If Schoenberg’s music bewilders you, then you owe it to yourself to witness BSO Principal Second Violin Haldan Martinson’s electrifying performance of the composer’s Phantasy for Violin and Piano, Op. 47, accompanied on piano with improbable accuracy and sensitivity by Max Levinson. The nine-minute piece comes after Beethoven’s Fifth and Seventh symphonies in the last of the Boston Symphony Orchestra’s “Spirit of Beethoven” series of three concerts celebrating Ludwig’s 250th anniversary year.
In this performance, Martinson wrestles with the perennial question, “Why does the BSO play ‘music’ that to my ears sounds like all the wrong notes? Didn’t the orchestra’s founder say he didn’t care for noise?”

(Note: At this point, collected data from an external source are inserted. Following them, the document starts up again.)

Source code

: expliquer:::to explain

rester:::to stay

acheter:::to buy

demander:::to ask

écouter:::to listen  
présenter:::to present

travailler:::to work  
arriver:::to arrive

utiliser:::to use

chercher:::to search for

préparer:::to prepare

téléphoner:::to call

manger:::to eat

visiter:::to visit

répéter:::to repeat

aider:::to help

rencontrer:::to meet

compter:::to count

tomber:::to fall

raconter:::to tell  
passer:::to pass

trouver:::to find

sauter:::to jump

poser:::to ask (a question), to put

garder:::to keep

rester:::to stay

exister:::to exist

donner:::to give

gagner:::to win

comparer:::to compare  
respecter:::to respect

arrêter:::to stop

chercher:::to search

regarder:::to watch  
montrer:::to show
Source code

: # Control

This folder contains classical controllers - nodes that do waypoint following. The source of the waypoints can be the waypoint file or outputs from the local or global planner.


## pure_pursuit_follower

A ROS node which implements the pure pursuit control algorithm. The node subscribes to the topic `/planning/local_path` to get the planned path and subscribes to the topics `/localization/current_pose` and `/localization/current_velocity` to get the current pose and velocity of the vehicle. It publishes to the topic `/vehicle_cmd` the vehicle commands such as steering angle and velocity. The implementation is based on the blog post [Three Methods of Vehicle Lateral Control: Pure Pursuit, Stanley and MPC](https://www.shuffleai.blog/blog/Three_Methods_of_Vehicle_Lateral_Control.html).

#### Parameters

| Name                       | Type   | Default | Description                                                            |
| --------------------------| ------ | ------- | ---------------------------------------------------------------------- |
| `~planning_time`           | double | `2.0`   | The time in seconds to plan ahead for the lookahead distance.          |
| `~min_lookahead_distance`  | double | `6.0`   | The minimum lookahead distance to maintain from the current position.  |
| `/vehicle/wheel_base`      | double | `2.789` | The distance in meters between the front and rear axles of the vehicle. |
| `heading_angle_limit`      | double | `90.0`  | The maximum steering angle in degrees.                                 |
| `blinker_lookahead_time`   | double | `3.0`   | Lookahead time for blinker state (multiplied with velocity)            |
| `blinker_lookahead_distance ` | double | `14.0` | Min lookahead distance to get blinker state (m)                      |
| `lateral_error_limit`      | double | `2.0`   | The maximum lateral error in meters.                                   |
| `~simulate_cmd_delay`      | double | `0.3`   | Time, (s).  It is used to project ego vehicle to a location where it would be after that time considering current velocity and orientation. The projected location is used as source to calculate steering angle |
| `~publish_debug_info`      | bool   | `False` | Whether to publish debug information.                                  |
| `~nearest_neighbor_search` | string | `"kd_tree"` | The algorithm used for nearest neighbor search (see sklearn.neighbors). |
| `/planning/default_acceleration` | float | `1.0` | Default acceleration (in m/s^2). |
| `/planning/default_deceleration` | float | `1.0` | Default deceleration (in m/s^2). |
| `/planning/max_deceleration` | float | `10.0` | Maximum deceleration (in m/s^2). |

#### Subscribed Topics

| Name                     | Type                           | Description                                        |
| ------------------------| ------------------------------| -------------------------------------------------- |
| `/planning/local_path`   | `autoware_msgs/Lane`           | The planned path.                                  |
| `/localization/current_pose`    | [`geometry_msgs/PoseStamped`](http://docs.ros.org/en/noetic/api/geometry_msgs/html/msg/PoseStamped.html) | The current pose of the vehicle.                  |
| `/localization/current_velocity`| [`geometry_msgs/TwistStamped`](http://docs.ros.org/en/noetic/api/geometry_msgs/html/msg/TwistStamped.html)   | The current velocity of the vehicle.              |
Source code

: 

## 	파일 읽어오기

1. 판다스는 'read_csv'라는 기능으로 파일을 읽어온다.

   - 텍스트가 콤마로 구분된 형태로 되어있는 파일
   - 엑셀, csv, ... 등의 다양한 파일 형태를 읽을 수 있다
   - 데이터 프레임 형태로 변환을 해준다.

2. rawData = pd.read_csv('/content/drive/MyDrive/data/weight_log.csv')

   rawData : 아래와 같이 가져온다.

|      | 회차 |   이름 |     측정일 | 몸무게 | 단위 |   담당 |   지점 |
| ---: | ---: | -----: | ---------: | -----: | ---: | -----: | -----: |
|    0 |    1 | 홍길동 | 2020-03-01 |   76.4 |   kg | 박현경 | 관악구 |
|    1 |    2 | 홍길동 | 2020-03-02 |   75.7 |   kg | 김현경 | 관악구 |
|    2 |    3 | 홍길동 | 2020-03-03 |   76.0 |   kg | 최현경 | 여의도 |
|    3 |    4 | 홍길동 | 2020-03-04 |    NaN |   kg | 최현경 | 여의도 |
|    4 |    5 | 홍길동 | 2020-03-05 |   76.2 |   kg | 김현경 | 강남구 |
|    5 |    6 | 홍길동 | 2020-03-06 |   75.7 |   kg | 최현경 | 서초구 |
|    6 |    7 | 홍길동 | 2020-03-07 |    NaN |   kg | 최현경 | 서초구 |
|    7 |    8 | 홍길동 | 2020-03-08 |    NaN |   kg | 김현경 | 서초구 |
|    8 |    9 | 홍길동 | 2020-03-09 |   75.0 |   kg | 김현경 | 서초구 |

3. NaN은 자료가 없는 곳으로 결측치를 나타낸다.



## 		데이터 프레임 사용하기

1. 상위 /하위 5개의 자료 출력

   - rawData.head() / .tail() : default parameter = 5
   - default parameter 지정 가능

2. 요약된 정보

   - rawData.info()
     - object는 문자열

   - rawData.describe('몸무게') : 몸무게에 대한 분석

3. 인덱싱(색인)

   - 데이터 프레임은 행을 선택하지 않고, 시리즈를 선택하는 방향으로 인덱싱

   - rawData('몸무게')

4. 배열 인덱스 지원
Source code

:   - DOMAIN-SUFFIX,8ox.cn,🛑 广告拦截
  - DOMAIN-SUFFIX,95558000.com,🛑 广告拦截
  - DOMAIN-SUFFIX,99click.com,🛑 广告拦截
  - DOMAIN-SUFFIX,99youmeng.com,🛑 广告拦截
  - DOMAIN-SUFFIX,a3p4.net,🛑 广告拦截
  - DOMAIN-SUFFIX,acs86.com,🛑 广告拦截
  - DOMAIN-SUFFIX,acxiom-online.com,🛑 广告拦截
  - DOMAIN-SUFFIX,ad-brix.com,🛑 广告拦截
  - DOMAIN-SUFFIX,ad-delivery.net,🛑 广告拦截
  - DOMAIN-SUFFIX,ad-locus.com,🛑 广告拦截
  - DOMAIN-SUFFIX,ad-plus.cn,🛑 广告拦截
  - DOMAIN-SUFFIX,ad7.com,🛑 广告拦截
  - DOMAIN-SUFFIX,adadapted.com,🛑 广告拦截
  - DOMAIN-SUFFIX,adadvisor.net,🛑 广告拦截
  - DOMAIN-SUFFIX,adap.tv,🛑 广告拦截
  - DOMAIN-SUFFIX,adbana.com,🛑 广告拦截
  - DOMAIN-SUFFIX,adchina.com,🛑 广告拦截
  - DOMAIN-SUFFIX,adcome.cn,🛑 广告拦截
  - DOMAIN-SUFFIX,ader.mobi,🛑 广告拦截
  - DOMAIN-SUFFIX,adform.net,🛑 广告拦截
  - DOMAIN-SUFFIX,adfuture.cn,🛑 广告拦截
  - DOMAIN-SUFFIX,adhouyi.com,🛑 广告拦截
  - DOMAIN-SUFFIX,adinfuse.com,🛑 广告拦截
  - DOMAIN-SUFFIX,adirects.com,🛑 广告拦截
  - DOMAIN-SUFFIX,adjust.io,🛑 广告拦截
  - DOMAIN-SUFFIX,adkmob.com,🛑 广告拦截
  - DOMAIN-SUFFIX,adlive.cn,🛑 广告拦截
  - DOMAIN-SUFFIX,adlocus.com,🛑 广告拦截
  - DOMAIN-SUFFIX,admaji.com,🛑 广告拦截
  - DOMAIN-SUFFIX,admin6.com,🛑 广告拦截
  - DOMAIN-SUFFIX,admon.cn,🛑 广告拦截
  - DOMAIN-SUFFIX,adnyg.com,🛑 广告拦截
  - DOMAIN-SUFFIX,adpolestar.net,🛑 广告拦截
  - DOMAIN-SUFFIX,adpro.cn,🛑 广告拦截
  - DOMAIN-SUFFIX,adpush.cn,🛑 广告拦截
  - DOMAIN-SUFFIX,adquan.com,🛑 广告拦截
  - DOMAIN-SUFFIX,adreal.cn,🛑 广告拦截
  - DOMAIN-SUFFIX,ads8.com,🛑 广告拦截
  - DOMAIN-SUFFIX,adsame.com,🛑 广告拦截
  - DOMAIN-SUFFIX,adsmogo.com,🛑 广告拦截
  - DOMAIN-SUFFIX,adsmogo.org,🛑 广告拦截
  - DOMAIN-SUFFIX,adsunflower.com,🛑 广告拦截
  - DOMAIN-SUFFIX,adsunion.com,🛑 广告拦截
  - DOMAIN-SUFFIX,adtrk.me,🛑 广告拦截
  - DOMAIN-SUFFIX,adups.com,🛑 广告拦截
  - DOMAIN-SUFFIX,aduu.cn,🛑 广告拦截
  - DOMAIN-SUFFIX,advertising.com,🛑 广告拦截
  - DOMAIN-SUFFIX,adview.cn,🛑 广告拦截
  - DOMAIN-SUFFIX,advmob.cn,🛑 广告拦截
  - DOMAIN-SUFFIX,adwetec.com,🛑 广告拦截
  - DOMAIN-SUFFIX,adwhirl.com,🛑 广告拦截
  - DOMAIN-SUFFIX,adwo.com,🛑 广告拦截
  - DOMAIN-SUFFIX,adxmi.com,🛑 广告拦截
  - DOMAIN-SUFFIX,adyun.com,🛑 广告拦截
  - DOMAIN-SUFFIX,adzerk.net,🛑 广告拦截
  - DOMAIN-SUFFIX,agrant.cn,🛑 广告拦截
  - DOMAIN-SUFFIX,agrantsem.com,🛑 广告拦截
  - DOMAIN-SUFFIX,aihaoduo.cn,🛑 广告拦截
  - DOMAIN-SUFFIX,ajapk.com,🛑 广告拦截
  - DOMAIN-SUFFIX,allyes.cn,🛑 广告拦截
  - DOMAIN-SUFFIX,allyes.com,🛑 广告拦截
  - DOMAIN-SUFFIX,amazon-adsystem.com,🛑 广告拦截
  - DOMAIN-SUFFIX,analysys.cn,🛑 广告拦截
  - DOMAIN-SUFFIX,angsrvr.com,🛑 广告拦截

And the answer Martinson gives is a bit like Bruno Mars singing that famous line from “Uptown Funk”: “Don’t believe me? Just watch!”
Mr. Martinson knows perfectly well that many of us don’t believe Schoenberg’s music is really music. So he says, without uttering a word, “Just watch!” as he pours his heart and soul and mind into the abstract musical scaffolding Schoenberg built expressly for that purpose. It’s very personal, and — whoops! — we have just acknowledged Schoenberg’s genius!
Why does Martinson play stuff like this?
His violin answers, “Because I love it. It’s exciting, it’s challenging, it’s colorful, it’s emotionally satisfying.”
Anyone who doesn’t believe him should just watch.
The last “Spirit of Beethoven” episode streams at bso.org through March 27.